A study published in Journal of Oral Microbiology from Aarhus University in Denmark has found that sugary drinks and food increase the risk of periodontal diseases.
While the link between dental caries and a diet high in sugar has been well demonstrated, this study, which critically examined the last 50 years of literature on the topic, has indicated that the occurrence of periodontal diseases may also be encouraged by this type of diet.
One of the authors of the study, Professor, Dr. Odont. Bente Nyvad from the Department of Dentistry and Oral Health at Aarhus University noted that the study revives “the ‘forgotten’ hypothesis that sugar can promote both dental cavities and periodontal diseases.”
“Sugar hasn’t traditionally been associated with the development of periodontal diseases.
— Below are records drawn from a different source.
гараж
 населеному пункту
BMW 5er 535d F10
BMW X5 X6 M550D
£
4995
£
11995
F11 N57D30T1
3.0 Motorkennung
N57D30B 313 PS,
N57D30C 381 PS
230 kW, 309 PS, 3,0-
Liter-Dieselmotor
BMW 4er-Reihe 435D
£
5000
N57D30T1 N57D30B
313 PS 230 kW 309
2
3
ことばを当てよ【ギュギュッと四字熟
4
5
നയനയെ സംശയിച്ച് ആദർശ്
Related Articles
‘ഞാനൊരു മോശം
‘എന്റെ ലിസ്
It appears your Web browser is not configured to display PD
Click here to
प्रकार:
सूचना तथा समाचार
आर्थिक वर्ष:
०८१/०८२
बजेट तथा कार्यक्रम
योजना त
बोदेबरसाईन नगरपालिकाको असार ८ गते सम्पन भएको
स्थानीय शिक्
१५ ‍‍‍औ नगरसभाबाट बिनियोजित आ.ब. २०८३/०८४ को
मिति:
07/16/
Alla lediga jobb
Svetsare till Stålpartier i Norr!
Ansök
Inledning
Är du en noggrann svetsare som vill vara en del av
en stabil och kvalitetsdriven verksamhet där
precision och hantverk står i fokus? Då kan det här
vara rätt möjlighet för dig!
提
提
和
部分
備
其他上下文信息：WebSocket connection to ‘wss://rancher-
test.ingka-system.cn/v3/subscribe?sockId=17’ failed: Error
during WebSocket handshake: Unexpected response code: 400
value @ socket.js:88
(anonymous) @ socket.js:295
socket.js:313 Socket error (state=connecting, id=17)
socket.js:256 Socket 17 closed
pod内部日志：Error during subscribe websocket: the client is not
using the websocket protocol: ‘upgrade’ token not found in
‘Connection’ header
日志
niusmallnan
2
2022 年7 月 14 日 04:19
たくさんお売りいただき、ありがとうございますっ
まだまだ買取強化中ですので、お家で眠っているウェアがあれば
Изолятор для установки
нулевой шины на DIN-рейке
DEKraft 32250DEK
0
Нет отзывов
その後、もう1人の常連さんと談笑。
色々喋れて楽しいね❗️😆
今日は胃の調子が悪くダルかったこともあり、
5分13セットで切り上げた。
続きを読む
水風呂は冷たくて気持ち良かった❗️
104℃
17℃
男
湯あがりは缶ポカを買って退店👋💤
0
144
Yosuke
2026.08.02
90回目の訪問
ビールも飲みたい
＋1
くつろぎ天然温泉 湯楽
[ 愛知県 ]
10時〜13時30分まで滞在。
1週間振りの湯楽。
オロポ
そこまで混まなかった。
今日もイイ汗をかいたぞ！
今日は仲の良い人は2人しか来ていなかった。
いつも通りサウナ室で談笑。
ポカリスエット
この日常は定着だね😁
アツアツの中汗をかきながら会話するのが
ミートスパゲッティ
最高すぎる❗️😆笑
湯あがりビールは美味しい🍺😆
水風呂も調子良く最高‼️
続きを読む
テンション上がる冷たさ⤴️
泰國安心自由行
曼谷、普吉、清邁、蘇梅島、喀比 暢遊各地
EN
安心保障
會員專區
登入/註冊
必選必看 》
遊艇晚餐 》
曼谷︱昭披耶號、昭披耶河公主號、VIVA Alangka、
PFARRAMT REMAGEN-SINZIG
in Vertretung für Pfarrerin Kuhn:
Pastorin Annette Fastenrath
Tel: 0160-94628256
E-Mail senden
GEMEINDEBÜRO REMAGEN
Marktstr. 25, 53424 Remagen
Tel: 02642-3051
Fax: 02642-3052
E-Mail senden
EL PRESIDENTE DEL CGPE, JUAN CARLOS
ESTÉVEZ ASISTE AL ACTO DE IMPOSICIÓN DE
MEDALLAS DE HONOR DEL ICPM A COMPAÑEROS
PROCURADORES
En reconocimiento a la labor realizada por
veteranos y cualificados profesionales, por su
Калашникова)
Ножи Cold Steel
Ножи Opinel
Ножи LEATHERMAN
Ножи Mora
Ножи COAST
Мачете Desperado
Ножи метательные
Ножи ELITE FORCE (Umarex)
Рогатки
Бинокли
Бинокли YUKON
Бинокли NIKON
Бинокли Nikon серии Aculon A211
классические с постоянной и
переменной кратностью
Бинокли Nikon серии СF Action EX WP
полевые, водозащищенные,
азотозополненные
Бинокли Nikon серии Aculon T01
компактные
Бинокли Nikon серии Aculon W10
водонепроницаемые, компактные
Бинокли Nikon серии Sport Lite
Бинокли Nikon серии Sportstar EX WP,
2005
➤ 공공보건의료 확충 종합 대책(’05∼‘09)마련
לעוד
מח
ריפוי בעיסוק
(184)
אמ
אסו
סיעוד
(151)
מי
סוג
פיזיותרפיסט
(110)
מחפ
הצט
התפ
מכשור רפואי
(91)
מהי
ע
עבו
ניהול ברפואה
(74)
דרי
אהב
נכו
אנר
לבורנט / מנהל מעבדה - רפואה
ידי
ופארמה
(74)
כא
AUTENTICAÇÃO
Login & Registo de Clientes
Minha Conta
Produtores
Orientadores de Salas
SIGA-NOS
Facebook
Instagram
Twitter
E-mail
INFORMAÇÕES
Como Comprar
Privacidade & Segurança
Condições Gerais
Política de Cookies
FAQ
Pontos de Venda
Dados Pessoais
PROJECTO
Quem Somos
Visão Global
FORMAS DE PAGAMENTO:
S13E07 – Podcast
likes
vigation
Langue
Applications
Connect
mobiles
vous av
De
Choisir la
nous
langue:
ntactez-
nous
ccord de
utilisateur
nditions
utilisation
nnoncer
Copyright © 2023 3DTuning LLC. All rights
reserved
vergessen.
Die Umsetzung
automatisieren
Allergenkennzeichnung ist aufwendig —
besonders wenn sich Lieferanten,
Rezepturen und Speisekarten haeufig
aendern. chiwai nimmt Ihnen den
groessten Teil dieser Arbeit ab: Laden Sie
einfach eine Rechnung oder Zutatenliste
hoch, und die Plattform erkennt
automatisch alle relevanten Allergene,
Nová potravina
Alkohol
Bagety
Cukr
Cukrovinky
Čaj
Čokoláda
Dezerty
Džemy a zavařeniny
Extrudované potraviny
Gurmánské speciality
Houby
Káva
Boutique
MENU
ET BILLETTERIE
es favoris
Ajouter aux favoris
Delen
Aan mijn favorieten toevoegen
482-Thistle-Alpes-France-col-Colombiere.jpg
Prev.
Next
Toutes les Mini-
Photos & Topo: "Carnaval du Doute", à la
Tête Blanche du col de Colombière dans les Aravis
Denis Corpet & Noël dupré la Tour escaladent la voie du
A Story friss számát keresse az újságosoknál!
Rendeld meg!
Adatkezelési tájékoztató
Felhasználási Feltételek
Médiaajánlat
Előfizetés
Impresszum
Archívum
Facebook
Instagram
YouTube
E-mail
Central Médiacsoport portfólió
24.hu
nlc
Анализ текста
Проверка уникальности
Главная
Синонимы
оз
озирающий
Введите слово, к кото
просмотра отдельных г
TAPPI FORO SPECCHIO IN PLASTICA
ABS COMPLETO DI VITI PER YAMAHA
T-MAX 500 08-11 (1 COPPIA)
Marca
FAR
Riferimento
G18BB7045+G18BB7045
It’s true that back in the 1970s two American researchers suggested that a diet which was high in carbohydrates could be a common risk factor for both dental diseases and inflammatory diseases such as diabetes, obesity and heart disease, but this knowledge was largely forgotten again.
“, there is general agreement that the above-mentioned diseases are associated with a high sugar intake. However, a hypothesis that could link and explain the two major dental diseases, caries and periodontitis, has been lacking.”
Professor Nyvad emphasised that given the link between sugar and periodontal diseases, that a healthy diet and the important of maintaining good oral hygiene habits needs to continue to be prioritised.